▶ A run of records

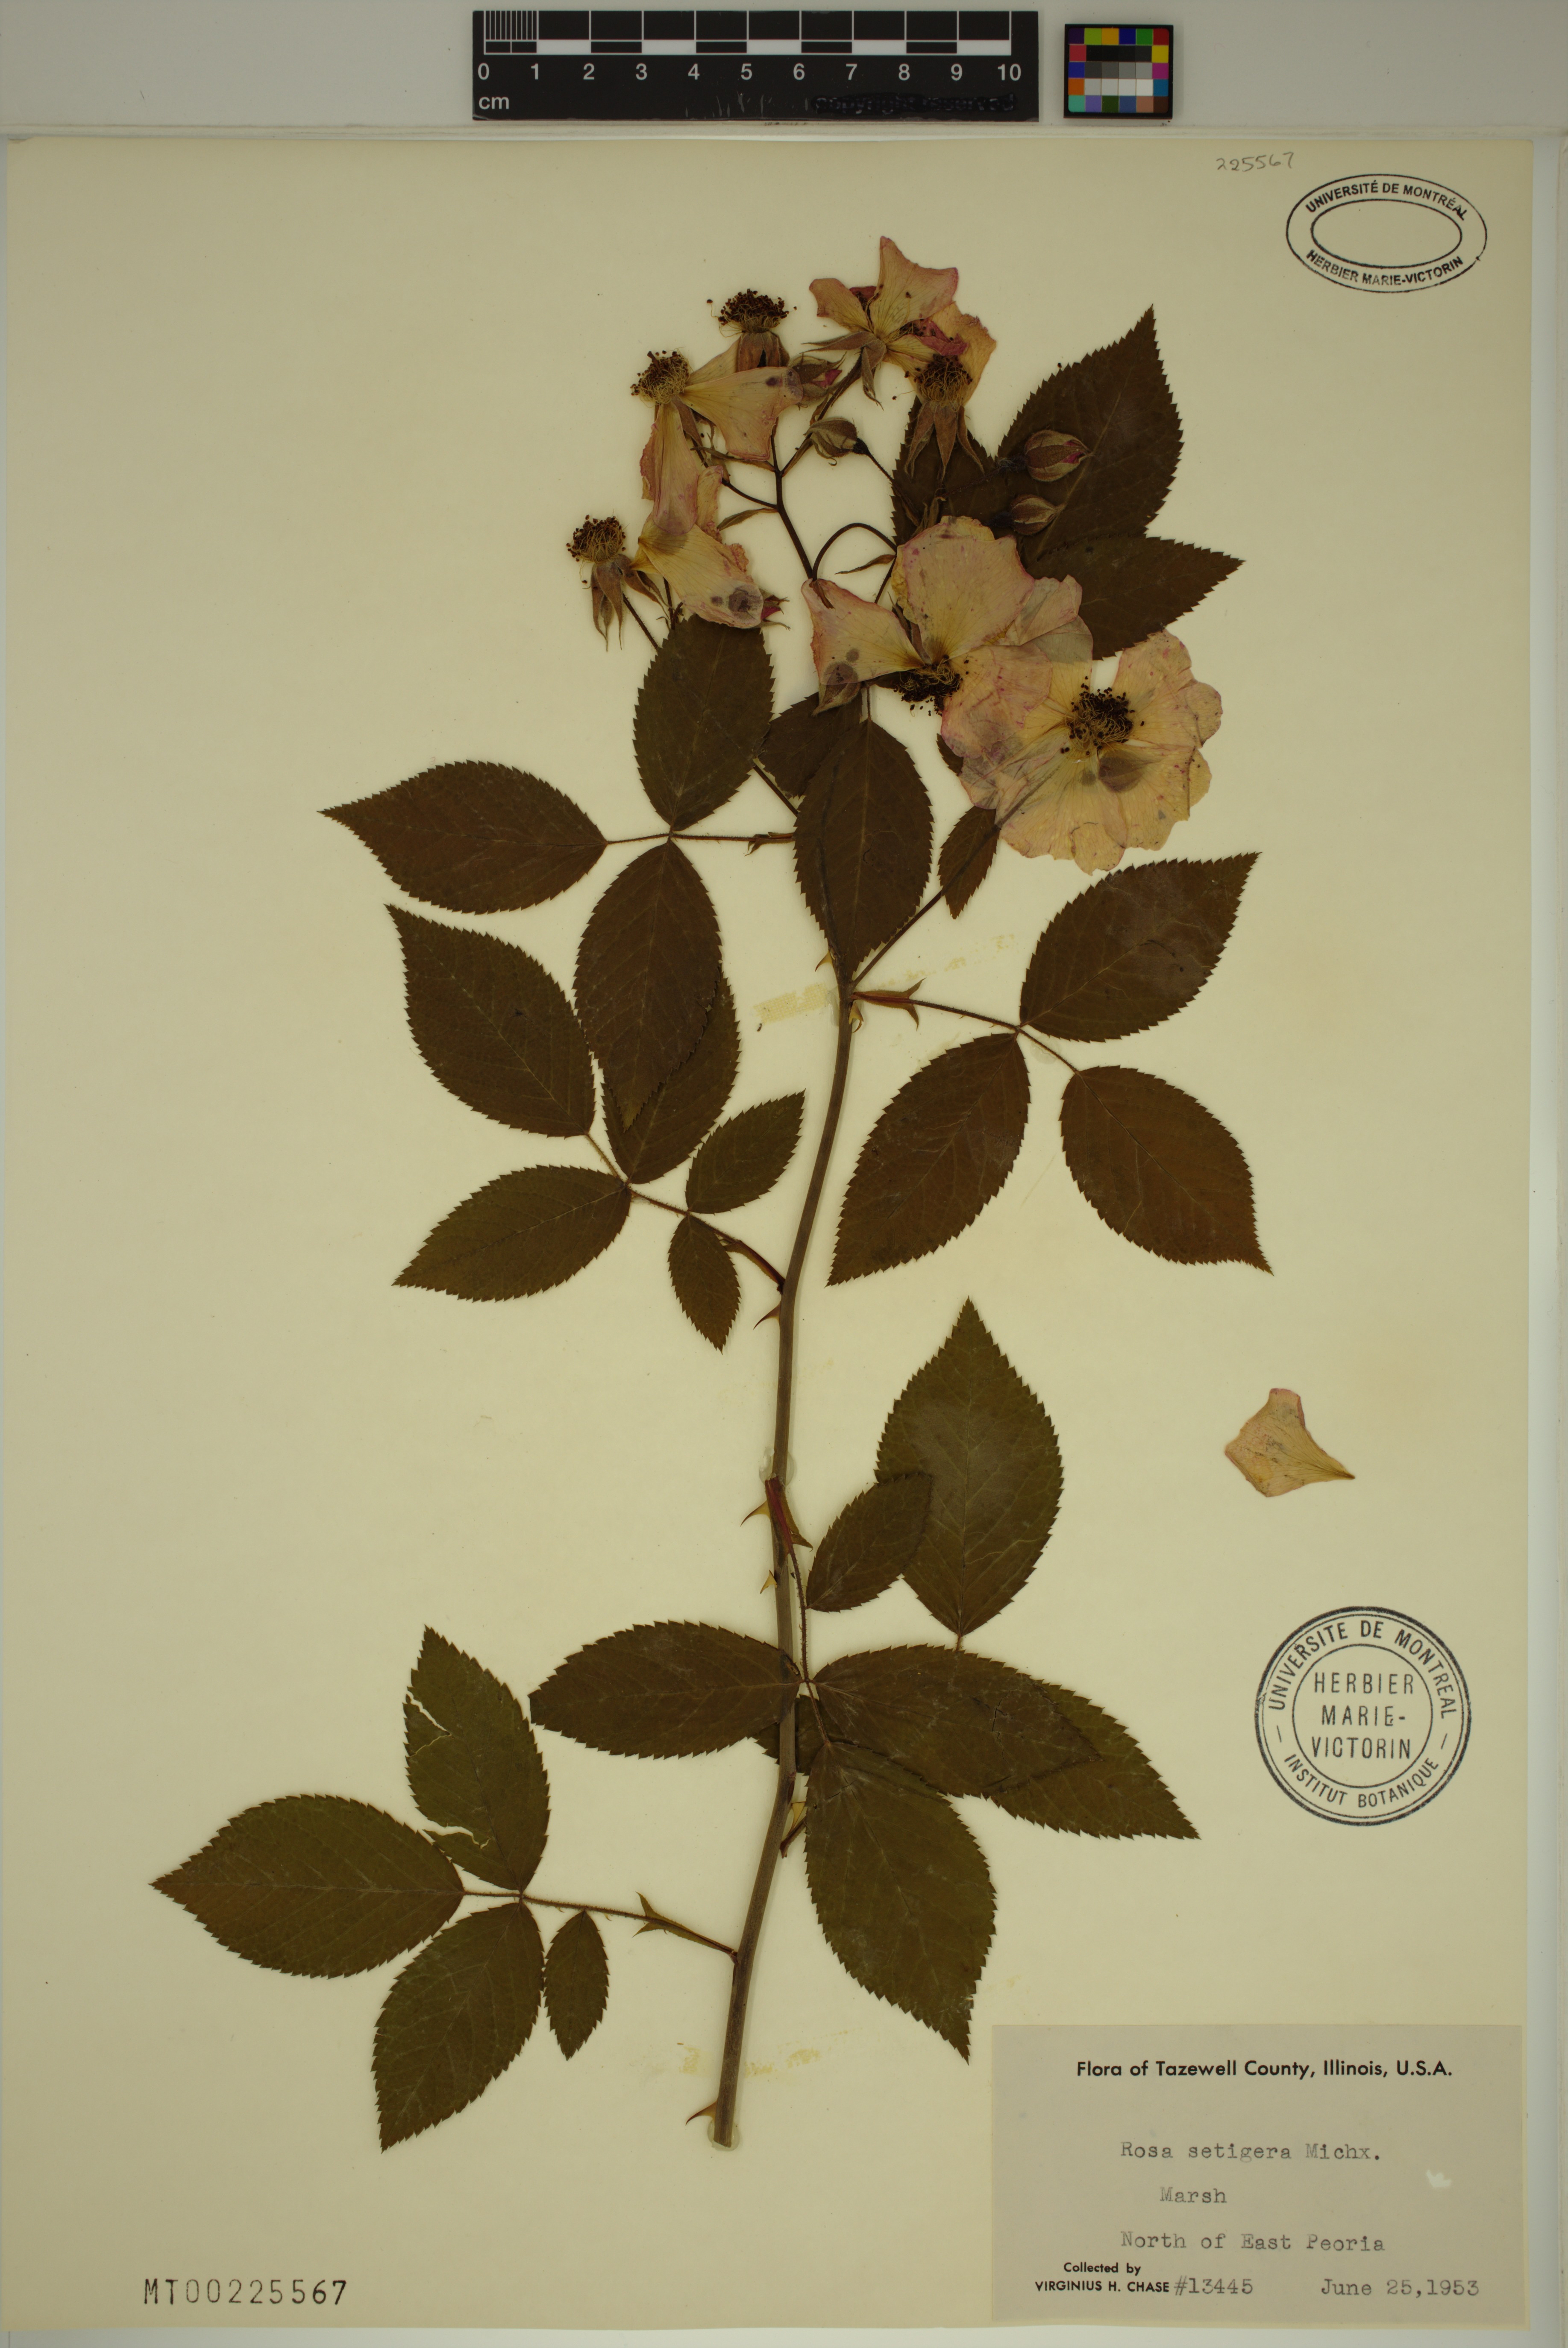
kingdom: Plantae
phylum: Tracheophyta
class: Magnoliopsida
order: Rosales
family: Rosaceae
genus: Rosa
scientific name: Rosa setigera
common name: Prairie rose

▶ Aim
Retype every line of the records above word for word, leaving out the pictures.

▶ Correct answer
kingdom: Plantae
phylum: Tracheophyta
class: Magnoliopsida
order: Rosales
family: Rosaceae
genus: Rosa
scientific name: Rosa setigera
common name: Prairie rose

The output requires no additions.